**What is required**: Each line from the one containing "على أساس تطبيق" through the last line of the records below is to be repeated as written, with nothing added.
== Segment start ==
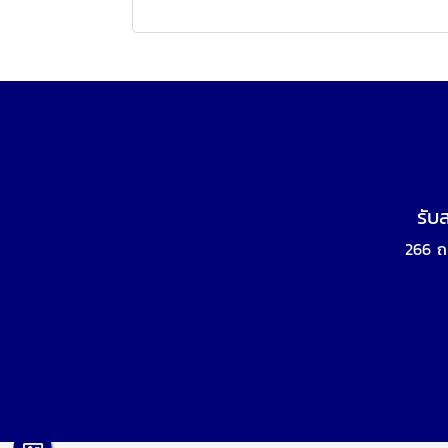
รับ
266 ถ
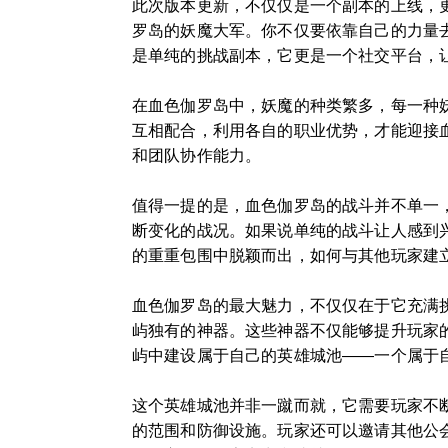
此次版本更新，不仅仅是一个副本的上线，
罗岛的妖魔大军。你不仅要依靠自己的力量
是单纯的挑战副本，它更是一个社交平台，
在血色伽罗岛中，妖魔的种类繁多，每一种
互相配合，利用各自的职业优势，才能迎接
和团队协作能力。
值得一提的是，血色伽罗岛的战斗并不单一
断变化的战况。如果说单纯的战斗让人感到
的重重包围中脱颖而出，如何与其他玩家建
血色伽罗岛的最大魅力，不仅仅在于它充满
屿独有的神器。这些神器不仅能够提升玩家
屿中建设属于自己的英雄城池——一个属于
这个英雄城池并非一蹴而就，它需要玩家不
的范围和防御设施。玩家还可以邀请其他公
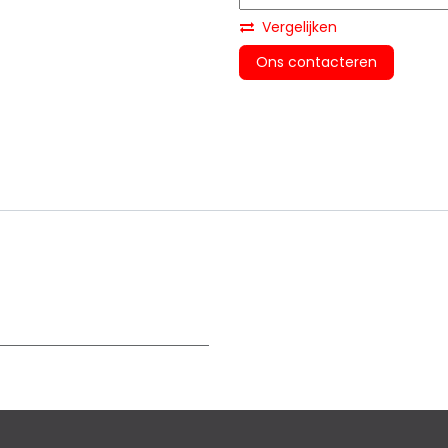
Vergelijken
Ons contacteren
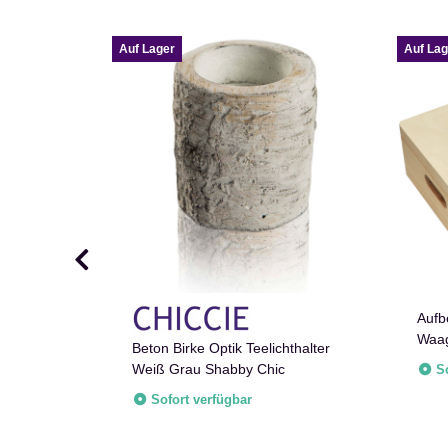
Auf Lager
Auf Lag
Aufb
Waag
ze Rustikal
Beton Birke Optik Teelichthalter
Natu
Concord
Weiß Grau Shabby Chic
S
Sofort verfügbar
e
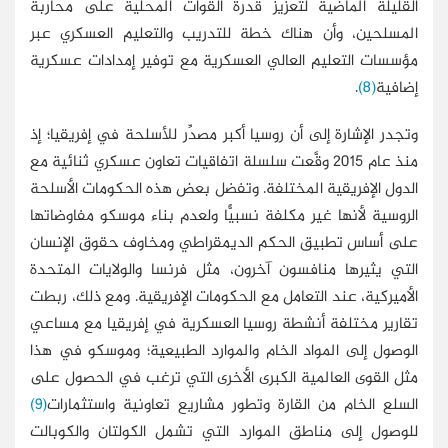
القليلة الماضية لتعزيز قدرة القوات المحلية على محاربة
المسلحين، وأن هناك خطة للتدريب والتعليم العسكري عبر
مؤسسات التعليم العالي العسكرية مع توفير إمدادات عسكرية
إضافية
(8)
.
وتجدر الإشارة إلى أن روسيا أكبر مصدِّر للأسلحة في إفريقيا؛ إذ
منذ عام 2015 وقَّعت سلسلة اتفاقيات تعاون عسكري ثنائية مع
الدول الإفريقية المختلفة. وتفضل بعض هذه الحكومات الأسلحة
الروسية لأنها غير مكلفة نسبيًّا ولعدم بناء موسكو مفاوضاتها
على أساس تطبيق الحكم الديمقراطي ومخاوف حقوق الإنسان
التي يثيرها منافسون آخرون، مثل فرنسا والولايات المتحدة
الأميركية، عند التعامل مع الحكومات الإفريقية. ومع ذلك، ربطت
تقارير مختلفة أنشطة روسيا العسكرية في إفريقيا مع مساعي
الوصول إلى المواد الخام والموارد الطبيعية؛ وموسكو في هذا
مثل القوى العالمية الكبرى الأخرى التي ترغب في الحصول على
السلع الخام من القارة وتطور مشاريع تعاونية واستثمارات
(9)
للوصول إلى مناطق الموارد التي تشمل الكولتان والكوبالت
== Segment end ==
**Written response**:
على أساس تطبيق الحكم الديمقراطي ومخاوف حقوق الإنسان
التي يثيرها منافسون آخرون، مثل فرنسا والولايات المتحدة
الأميركية، عند التعامل مع الحكومات الإفريقية. ومع ذلك، ربطت
تقارير مختلفة أنشطة روسيا العسكرية في إفريقيا مع مساعي
الوصول إلى المواد الخام والموارد الطبيعية؛ وموسكو في هذا
مثل القوى العالمية الكبرى الأخرى التي ترغب في الحصول على
السلع الخام من القارة وتطور مشاريع تعاونية واستثمارات
(9)
للوصول إلى مناطق الموارد التي تشمل الكولتان والكوبالت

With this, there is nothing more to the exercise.